Treatment options for a torn Achilles tendon
Achilles tendon surgery is a popular option for treating a torn achilles tendon. This is true for younger, more active patients. However, more recently non-operative treatment is considered for all patients.
There are two types of Achilles tendon surgery currently available:
Here the surgeon makes a single large incision down the back of the calf allowing access to reattach the tendon. There is a 27% lower risk of repeated rupture. But there is an 11% risk of complications such as infection and adhesions.
Percutaneous Achilles tendon surgery
This involves several small incisions through which the Surgeon reattaches the tendon. This technique has higher re-rupture rates and a higher occurrence of nerve damage. However, there is a lower chance of resulting infection.
After Achilles tendon surgery the post-operative period varies between surgeons. Most favour immobilization for 6-12 weeks.
Casts and walking boots
Usually, a cast or walking boot is provided to support your ankle and prevent movement. Initially the cast keeps the ankle in a plantar flexed position (pointing downwards). This shortens the Achilles tendon, allowing it to heal with the least tension through it.
Gradually your doctor adjusts the cast so your foot returns to a neutral postition. Slowly the tendon lengthens, giving it time to adapt.

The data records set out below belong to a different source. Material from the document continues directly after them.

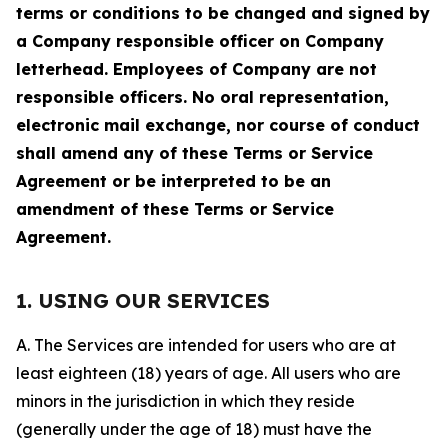
terms or conditions to be changed and signed by
a Company responsible officer on Company
letterhead. Employees of Company are not
responsible officers. No oral representation,
electronic mail exchange, nor course of conduct
shall amend any of these Terms or Service
Agreement or be interpreted to be an
amendment of these Terms or Service
Agreement.
1. USING OUR SERVICES
A. The Services are intended for users who are at
least eighteen (18) years of age. All users who are
minors in the jurisdiction in which they reside
(generally under the age of 18) must have the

However, many Surgeons are now beginning mobilization a lot earlier (1-2 weeks) in order to prevent your tendon from becoming stiff and weak.

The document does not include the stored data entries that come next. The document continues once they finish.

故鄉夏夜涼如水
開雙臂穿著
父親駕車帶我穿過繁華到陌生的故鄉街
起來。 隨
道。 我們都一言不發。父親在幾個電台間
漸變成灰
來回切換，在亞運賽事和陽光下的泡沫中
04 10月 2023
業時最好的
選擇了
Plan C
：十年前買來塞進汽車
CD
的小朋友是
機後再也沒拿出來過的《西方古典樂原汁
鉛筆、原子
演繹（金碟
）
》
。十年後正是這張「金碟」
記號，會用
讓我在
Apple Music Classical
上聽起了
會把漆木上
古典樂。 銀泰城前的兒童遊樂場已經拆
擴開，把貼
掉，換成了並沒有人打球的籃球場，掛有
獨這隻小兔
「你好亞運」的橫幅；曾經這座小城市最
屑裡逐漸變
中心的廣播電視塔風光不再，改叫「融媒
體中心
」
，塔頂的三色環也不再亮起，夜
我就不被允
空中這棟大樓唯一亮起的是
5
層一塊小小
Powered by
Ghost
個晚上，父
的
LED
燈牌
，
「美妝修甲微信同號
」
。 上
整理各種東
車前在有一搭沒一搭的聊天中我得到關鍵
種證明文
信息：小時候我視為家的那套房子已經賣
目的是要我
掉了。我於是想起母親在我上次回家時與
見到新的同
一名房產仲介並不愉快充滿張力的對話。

Movement decreases swelling and orientates the new tendon fibres as it heals. This results in higher tensile strength and therefore reduced risk of re-injury later on.
Read more on Achilles rupture rehabilitation.
Rehabilitation after Achilles tendon surgery
Exercises begin with simply circling the ankle joint, increasing the size of the circles. Your physio introduces stretching exercises following by resistance band strengthening. Finally, you move to weight-bearing exercises.
Achilles taping reduces strain on the Achilles tendon, protecting it and giving the patient more confidence.